Saved entries:
....................

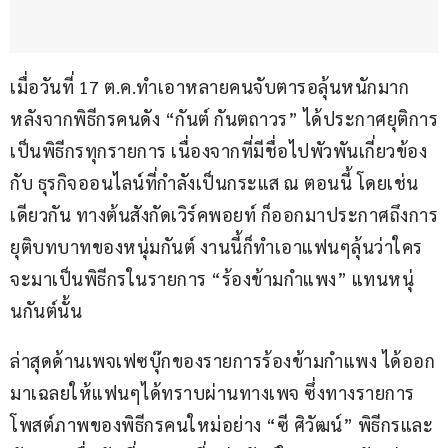
เมื่อวันที่ 17 ต.ค.ทำเอาหลายคนจับตารอลุ้นหนักมาก 
หลังจากพิธีกรคนดัง “กันต์ กันตถาวร” ได้ประกาศยุติการ
เป็นพิธีกรทุกรายการ เนื่องจากที่มีชื่อไปพัวพันเกี่ยวข้อง
กับ ธุรกิจออนไลน์ที่กำลังเป็นกระแส ณ ตอนนี้ โดยเช่น
เดียวกัน ทางต้นสังกัดเวิร์คพอยท์ ก็ออกมาประกาศถึงการ
ยุติบทบาทของหนุ่มกันต์ งานนี้ก็ทำเอาแฟนๆลุ้นว่าใคร
จะมาเป็นพิธีกรในรายการ “ร้องข้ามกำแพง” แทนหนุ่
นกันต์นั้น
ล่าสุดด้านเพจเฟซบุ๊กของรายการร้องข้ามกำแพง ได้ออก
มาเฉลยให้แฟนๆได้ทราบผ่านทางเพจ ซึ่งทางรายการ
โพสต์ภาพของพิธีกรคนใหม่อย่าง “ซี ศิวัฒน์” พิธีกรและ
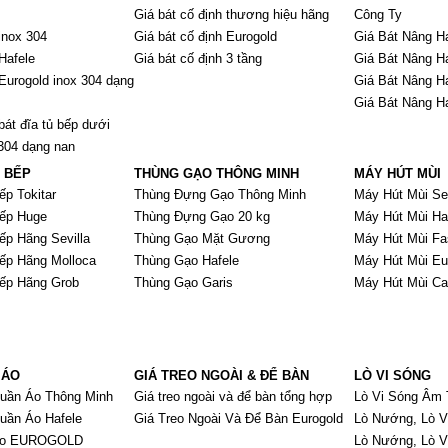
Giá bát cố định thương hiệu hãng
Công Ty
inox 304
Giá bát cố định Eurogold
Giá Bát Nâng H
Hafele
Giá bát cố định 3 tầng
Giá Bát Nâng H
Eurogold inox 304 dạng
Giá Bát Nâng H
Giá Bát Nâng H
bát đĩa tủ bếp dưới
 304 dạng nan
À BẾP
THÙNG GẠO THÔNG MINH
MÁY HÚT MÙI
ếp Tokitar
Thùng Đựng Gạo Thông Minh
Máy Hút Mùi Sev
Bếp Huge
Thùng Đựng Gạo 20 kg
Máy Hút Mùi Ha
ếp Hãng Sevilla
Thùng Gạo Mặt Gương
Máy Hút Mùi Fa
Bếp Hãng Molloca
Thùng Gạo Hafele
Máy Hút Mùi Eu
Bếp Hãng Grob
Thùng Gạo Garis
Máy Hút Mùi C
 ÁO
GIÁ TREO NGOÀI & ĐỂ BÀN
LÒ VI SÓNG
Quần Áo Thông Minh
Giá treo ngoài và để bàn tổng hợp
Lò Vi Sóng Âm 
uần Áo Hafele
Giá Treo Ngoài Và Để Bàn Eurogold
Lò Nướng, Lò V
 Áo EUROGOLD
Lò Nướng, Lò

....................

Directive: Only lines holding the word "định" are wanted, so copy each of them from the records above.

Answer space:
Giá bát cố định thương hiệu hãng
Giá bát cố định Eurogold
Giá bát cố định 3 tầng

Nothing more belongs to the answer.